Mengatasi Tantrum pada Balita dengan Pendekatan Sederhana

Tips praktis menghadapi tantrum balita tanpa stres. Pelajari penyebab dan cara menenangkan anak dengan langkah konkret untuk orangtua.

24 Apr 2026 · 3 menit baca · oleh Tommy Siregar
Mengatasi Tantrum pada Balita dengan Pendekatan Sederhana

Suatu siang di Pulaumakalehi, anak saya yang berusia dua setengah tahun tiba-tiba menjerit dan berguling di lantai toko kelontong. Semua mata tertuju pada saya. Sebagai orangtua muda, rasanya campuran malu, bingung, dan lelah. Setelah delapan tahun menulis soal pengasuhan, saya belajar bahwa tantrum bukan musuh, melainkan sinyal bahwa anak sedang kehilangan kendali atas emosinya. Kuncinya bukan memadamkan amarah, tapi membimbingnya kembali tenang.

Penyebab Tantrum dan Cara Menghadapinya

Tantrum pada balita umumnya terjadi karena keterbatasan bahasa dan kemampuan mengatur emosi. Anak belum bisa mengungkapkan keinginan atau rasa frustrasi dengan kata-kata, sehingga ledakan fisik menjadi saluran satu-satunya. Faktor lain adalah kelelahan, lapar, atau stimulasi berlebihan. Alih-alih marah balik, coba tiga langkah berikut.

Pertama, tetap tenang. Anak membaca ekspresi kita. Jika kita panik, ledakannya makin besar. Tarik napas, lalu duduk sejajar dengan matanya. Kedua, beri ruang aman untuk meluapkan emosi. Jangan langsung memeluk jika ia menolak; cukup awasi dari dekat. Setelah tangis mulai mereda, ajak bicara pelan: “Ibu lihat kamu kesal karena mainan itu tidak bisa dibawa pulang.” Validasi perasaannya membuat anak merasa dipahami. Ketiga, alihkan perhatian ke hal lain — tunjukkan burung di luar atau beri air minum. Otak balita mudah teralihkan, dan ini cara efektif mengakhiri siklus tantrum.

Teknik ini tidak instan, tapi konsistensi adalah kuncinya. Setiap kali saya mempraktikkannya, durasi tantrum anak saya semakin pendek. Ia belajar bahwa emosi marah tidak menakutkan, dan ada cara lain untuk menyampaikan keinginan.

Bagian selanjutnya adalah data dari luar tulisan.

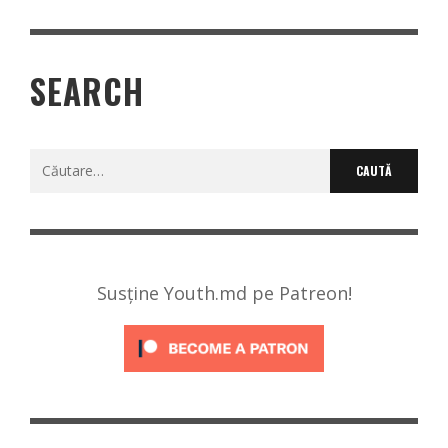
SEARCH
Caută
după:
Susține Youth.md pe Patreon!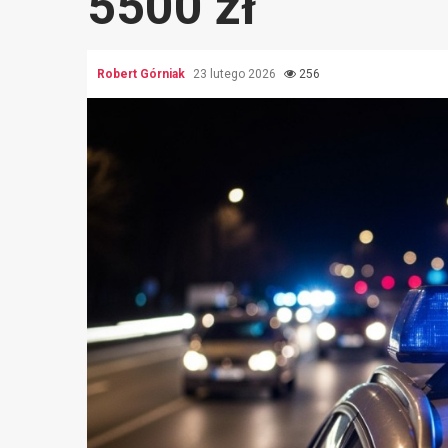
5500 zł
Robert Górniak
23 lutego 2026
256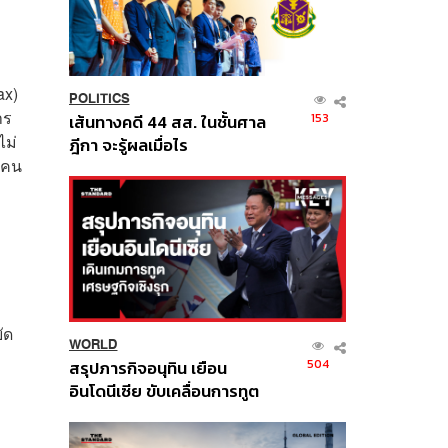
ax)
POLITICS
าร
153
เส้นทางคดี 44 สส. ในชั้นศาล
ไม่
ฎีกา จะรู้ผลเมื่อไร
ณ์คน
ัด
WORLD
504
สรุปภารกิจอนุทิน เยือน
อินโดนีเซีย ขับเคลื่อนการทูต
เศรษฐกิจเชิงรุก ประกาศหุ้น
ส่วนยุทธศาสตร์ไทย –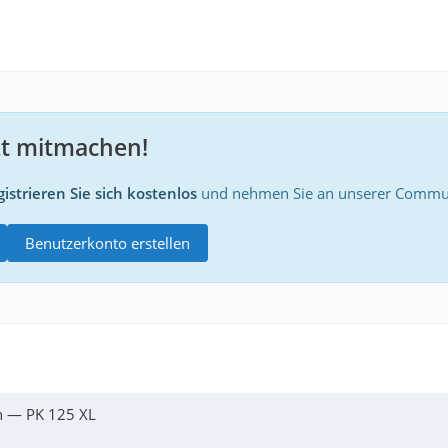
zt mitmachen!
istrieren Sie sich kostenlos
und nehmen Sie an unserer Communi
Benutzerkonto erstellen
 — PK 125 XL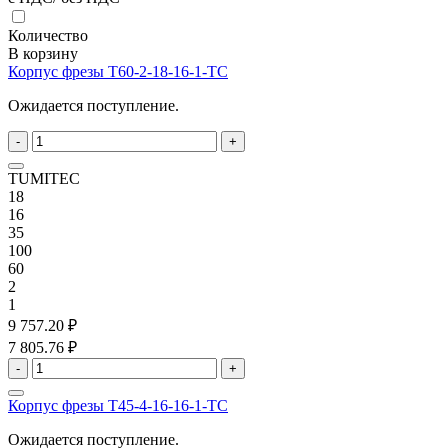
Количество
В корзину
Корпус фрезы T60-2-18-16-1-TC
Ожидается поступление.
-
+
TUMITEC
18
16
35
100
60
2
1
9 757.20 ₽
7 805.76 ₽
-
+
Корпус фрезы T45-4-16-16-1-TC
Ожидается поступление.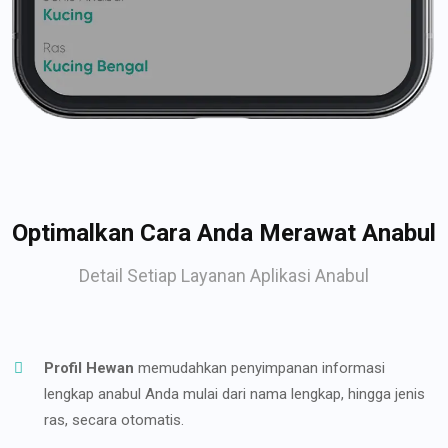
Optimalkan Cara Anda Merawat Anabul
Detail Setiap Layanan Aplikasi Anabul
Profil Hewan
memudahkan penyimpanan informasi
lengkap anabul Anda mulai dari nama lengkap, hingga jenis
ras, secara otomatis.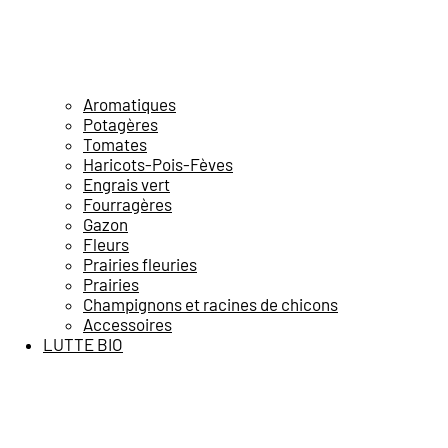
Aromatiques
Potagères
Tomates
Haricots-Pois-Fèves
Engrais vert
Fourragères
Gazon
Fleurs
Prairies fleuries
Prairies
Champignons et racines de chicons
Accessoires
LUTTE BIO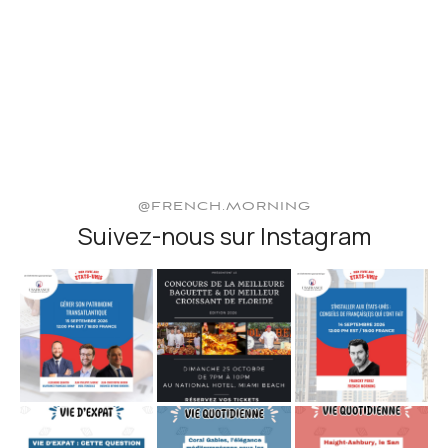
@FRENCH.MORNING
Suivez-nous sur Instagram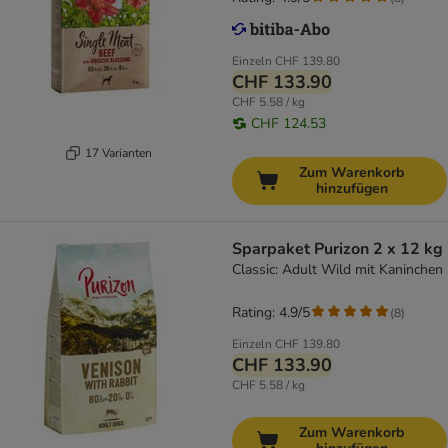
Einzeln
CHF 139.80
CHF 133.90
CHF 5.58 / kg
CHF 124.53
17 Varianten
Zum Warenkorb
hinzufügen
Sparpaket Purizon 2 x 12 kg
Classic: Adult Wild mit Kaninchen
Rating: 4.9/5
(
8
)
Einzeln
CHF 139.80
CHF 133.90
CHF 5.58 / kg
Zum Warenkorb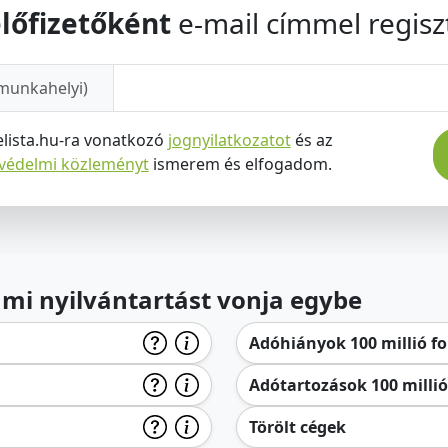
lőfizetőként
e-mail címmel regiszt
munkahelyi)
elista.hu-ra vonatkozó
jognyilatkozatot
és az
tvédelmi közleményt
ismerem és elfogadom.
lami nyilvántartást vonja egybe
Adóhiányok 100 millió for
Adótartozások 100 millió 
Törölt cégek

Namun, perlu diingat bahwa tidak semua tantrum sama. Ada kalanya anak tantrum karena benar-benar kelelahan atau lapar, bukan karena ingin mainan. Di situasi seperti itu, validasi emosi saja tidak cukup; kamu perlu memenuhi kebutuhan dasarnya dulu. Misalnya, jika anak rewel karena ngantuk, gendong dan ayun perlahan sambil bernyanyi. Jika lapar, beri camilan sebelum bicara. Saya pribadi pernah salah membaca situasi, malah sibuk menenangkan padahal anak cuma butuh tidur. Akhirnya tantrum makin panjang.

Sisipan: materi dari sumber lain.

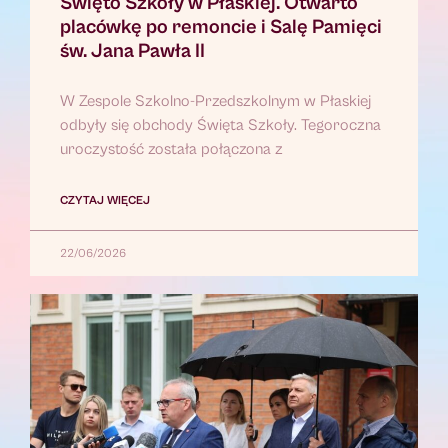
Święto Szkoły w Płaskiej. Otwarto
placówkę po remoncie i Salę Pamięci
św. Jana Pawła II
W Zespole Szkolno-Przedszkolnym w Płaskiej
odbyły się obchody Święta Szkoły. Tegoroczna
uroczystość została połączona z
CZYTAJ WIĘCEJ
22/06/2026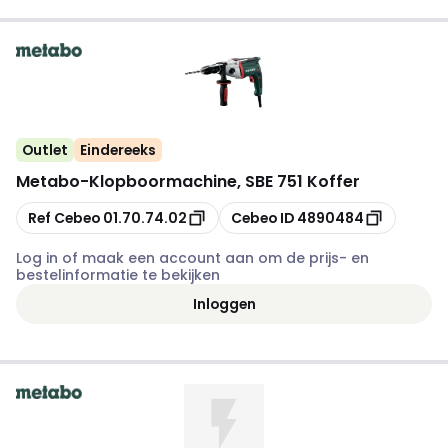
Outlet
Eindereeks
Metabo
-
Klopboormachine, SBE 751 Koffer
Kopiëren
Kopiëren
Ref Cebeo
01.70.74.02
Cebeo ID
4890484
Log in of maak een account aan om de prijs- en
bestelinformatie te bekijken
Inloggen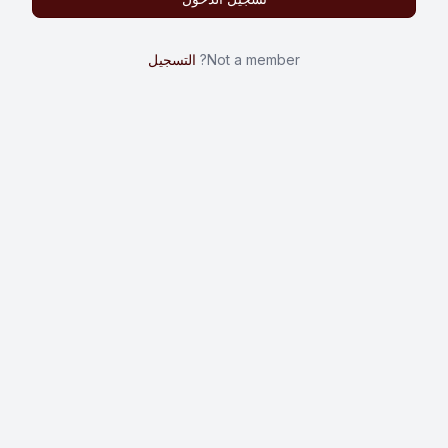
Not a member?
التسجيل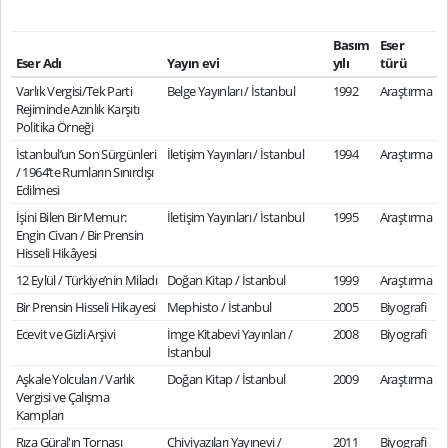
Basım
Eser
Eser Adı
Yayın evi
yılı
türü
Varlık Vergisi/Tek Parti
Belge Yayınları / İstanbul
1992
Araştırma
Rejiminde Azınlık Karşıtı
Politika Örneği
İstanbul’un Son Sürgünleri
İletişim Yayınları / İstanbul
1994
Araştırma
/ 1964’te Rumların Sınırdışı
Edilmesi
İşini Bilen Bir Memur:
İletişim Yayınları / İstanbul
1995
Araştırma
Engin Civan / Bir Prensin
Hisseli Hikâyesi
12 Eylül / Türkiye’nin Miladı
Doğan Kitap / İstanbul
1999
Araştırma
Bir Prensin Hisseli Hikayesi
Mephisto / İstanbul
2005
Biyografi
Ecevit ve Gizli Arşivi
İmge Kitabevi Yayınları /
2008
Biyografi
İstanbul
Aşkale Yolcuları / Varlık
Doğan Kitap / İstanbul
2009
Araştırma
Vergisi ve Çalışma
Kampları
Rıza Güral'ın Tornası
Chiviyazıları Yayınevi /
2011
Biyografi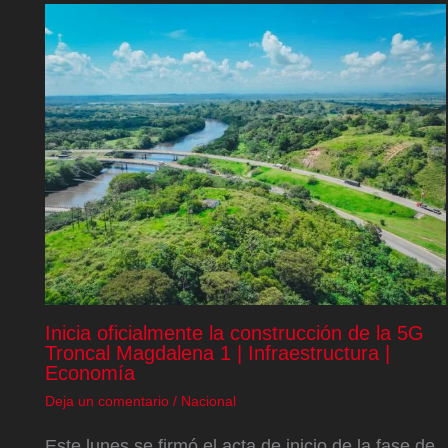
Inicia oficialmente la construcción de la 5G
Troncal Magdalena 1 | Infraestructura |
Economía
Deja un comentario
/
Nacional
Este lunes se firmó el acta de inicio de la fase de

Satu hal lagi yang sering terlewat: lingkungan. Kadang anak tantrum karena terlalu banyak rangsangan, seperti suara bising atau orang ramai. Coba bawa anak ke tempat lebih sepi, atau kurangi distraksi di rumah. Saya sering melihat balita tantrum di mal karena kebanjiran stimulus. Solusinya, ajak ke pojok tenang sebentar, lalu perlahan kembali. Pendekatan sederhana ini bantu banyak orangtua, termasuk saya.

Bila tantrum tetap sering terjadi meski sudah dicoba berbagai cara, mungkin ada baiknya konsultasi ke dokter anak atau psikolog. Bisa jadi ada gangguan sensorik atau masalah lain yang perlu ditangani lebih lanjut. Tapi untuk kasus umum, langkah-langkah di atas sudah cukup ampuh.

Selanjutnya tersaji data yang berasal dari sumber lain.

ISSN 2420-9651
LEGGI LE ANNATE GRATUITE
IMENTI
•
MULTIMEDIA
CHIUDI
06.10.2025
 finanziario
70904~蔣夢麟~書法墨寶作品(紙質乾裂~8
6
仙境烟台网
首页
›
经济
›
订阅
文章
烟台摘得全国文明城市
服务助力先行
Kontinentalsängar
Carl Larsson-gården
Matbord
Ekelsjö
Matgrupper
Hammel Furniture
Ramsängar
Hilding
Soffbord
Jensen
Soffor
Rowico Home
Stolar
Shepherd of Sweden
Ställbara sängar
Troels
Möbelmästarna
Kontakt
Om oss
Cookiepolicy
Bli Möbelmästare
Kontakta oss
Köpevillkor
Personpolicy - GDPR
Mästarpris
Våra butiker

Menangani tantrum bukan tentang menjadi orangtua sempurna, melainkan hadir penuh saat anak sedang berjuang. Tidak ada metode yang selalu berhasil, tapi memahami akar masalah membuat kita lebih siap. Besok, ketika ledakan lagi datang, ingatlah: ini fase, bukan kegagalan. Anak belajar mengendalikan diri, dan kita belajar sabar. Keduanya tumbuh bersama, sedikit demi sedikit.